As we all know, the foundation of the city rested under sea level, an artifical arrangement created by the levees and the Army Corps of Engineers. The people of New Orleans put their trust in a distant Federal government, a government that taxed them, demanded and recieved their allegiance and sent thousands of their sons and daughters away to war. At the same time, the Federal government cut the budgets that funded the very levees that the city relied upon for its survival. The unfortunate people found that when you put your lives in the hands of a barely accountable federal agency (an army division) that represents a government located half-way across a continent away, the inevitable lack of interest from that government can have disasterous results.

This man-made situation was later compounded by the fact that after the levees broke and the tragedy began, the people continued to turn their eyes to a distant Federal government. To all of our horror, that government did nothing for days.

Perhaps some of the people of New Orleans, and the US in general, are beginning to suspect that their trust is misplaced. But of course, up here in Upstate NY, our cities are nowhere near as vulnerable as submerged New Orleans.

Or are they? What about Buffalo's fiscal problems? When the press discussed photos of the devastation of New Orleans, they would often compare it to a war zone. But to me, ruined homes, boarded up store-fronts and abandoned factories reminded me instead of the Rust Belt, albeit covered in sea muck, not rust and slush.

Is not the tragedy of the Rust Belt not a story of the victimization of communities by central authorities as much as New Orleans is? Perhaps our problem is that our man-made tragedy cannot be blamed on an act of God and that our misery was stretched out over years (and continues) while theirs occurred in a few days. America was justly horrified by the looting and violence in the wake of Katrina, but is able to blithely ignore the spike in violence that follows every factory closing. Murder, spousal and child abuse, petty theft and alcoholism are some of the symptoms of slow death for our communities that rarely appears on television screens.

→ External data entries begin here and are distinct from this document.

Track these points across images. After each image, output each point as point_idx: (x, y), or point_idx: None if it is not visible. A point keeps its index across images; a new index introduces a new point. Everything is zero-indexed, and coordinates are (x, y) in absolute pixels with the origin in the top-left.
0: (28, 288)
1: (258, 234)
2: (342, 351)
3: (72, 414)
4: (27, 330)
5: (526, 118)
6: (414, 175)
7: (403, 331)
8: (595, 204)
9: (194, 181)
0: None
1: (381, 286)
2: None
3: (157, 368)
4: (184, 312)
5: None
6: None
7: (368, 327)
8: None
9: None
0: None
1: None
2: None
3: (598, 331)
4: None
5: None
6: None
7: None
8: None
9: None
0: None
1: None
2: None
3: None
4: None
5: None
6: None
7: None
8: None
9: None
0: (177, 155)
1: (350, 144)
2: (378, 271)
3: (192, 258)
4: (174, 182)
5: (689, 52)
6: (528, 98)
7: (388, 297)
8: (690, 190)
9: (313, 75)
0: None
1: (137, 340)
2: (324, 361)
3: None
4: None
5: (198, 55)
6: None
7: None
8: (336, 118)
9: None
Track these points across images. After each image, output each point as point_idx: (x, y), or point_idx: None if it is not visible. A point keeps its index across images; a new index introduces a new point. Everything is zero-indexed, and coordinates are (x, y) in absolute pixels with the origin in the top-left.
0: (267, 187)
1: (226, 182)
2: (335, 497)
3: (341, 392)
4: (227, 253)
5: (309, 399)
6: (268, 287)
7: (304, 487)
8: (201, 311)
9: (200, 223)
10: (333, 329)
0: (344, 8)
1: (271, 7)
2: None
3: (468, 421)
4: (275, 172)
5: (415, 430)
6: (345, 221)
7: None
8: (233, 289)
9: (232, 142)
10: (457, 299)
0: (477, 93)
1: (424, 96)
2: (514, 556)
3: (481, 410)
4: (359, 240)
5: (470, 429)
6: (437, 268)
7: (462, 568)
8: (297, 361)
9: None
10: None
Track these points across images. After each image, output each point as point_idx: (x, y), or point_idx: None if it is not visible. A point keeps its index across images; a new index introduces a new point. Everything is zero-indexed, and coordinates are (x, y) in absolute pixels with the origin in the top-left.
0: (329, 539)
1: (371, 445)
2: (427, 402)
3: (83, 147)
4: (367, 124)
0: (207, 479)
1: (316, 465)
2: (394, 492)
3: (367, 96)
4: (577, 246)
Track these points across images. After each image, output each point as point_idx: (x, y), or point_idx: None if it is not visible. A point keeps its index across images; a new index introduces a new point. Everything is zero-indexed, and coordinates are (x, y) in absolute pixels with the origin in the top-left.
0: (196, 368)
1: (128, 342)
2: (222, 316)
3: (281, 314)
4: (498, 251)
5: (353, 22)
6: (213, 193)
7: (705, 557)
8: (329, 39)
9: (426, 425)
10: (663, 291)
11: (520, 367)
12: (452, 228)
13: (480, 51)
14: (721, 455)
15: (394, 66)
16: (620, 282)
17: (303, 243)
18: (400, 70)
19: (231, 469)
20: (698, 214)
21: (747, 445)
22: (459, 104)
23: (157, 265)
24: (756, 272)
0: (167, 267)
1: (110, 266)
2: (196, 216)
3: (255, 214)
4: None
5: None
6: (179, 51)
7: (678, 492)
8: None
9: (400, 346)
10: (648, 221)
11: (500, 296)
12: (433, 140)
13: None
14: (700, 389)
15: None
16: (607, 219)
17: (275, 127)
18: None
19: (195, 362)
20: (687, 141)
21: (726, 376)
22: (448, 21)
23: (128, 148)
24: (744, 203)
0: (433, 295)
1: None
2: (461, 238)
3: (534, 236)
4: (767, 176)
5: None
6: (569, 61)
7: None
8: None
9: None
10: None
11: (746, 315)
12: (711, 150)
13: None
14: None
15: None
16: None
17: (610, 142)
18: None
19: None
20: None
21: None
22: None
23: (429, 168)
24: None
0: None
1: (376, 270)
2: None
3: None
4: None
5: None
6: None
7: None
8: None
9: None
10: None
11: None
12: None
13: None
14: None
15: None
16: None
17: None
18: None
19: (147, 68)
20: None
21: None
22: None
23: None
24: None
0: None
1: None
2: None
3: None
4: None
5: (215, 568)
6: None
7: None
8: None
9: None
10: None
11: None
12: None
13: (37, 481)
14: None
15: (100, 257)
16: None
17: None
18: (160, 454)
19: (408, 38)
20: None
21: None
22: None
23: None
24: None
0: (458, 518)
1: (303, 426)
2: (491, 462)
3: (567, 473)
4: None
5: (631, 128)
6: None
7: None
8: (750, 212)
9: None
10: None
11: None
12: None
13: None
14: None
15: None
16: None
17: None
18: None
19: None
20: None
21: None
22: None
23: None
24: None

Like the people of New Orleans, trusting the Army to build walls to protect them and the Federal Government to bail them out when disaster hit, we trusted the corporations that we worked for to keep the factories open if we did our jobs, we trusted federal and state governments to bail us out if disaster hit. The betrayal of New Orleans in the days after Katrina is a crime that is echoed in the passage of NAFTA and every free trade agreement that not only tears the heart out of our communities, but those of other peoples across the globe.

You would think that perhaps its time that we learned out lesson, but yet you still see so many of our local "leaders" turning to the easy solutions of corporate development and federal/state aid, yet again. How many jobs have to be outsourced before we learn that the corporations don't care a rat's ass about our livelihoods, our homes and our communities? How many "free" trade agreements have to be signed before we learn that the federal government cares more about corporate campaign donations than the people of the Rust Belt? I think it's time we stop seeking our solutions on Pennsylvania Avenue and in the halls of power and instead turn to Maine Street (or perhaps State, Court or Division or wherever) and halls of our own towns, cities and villages.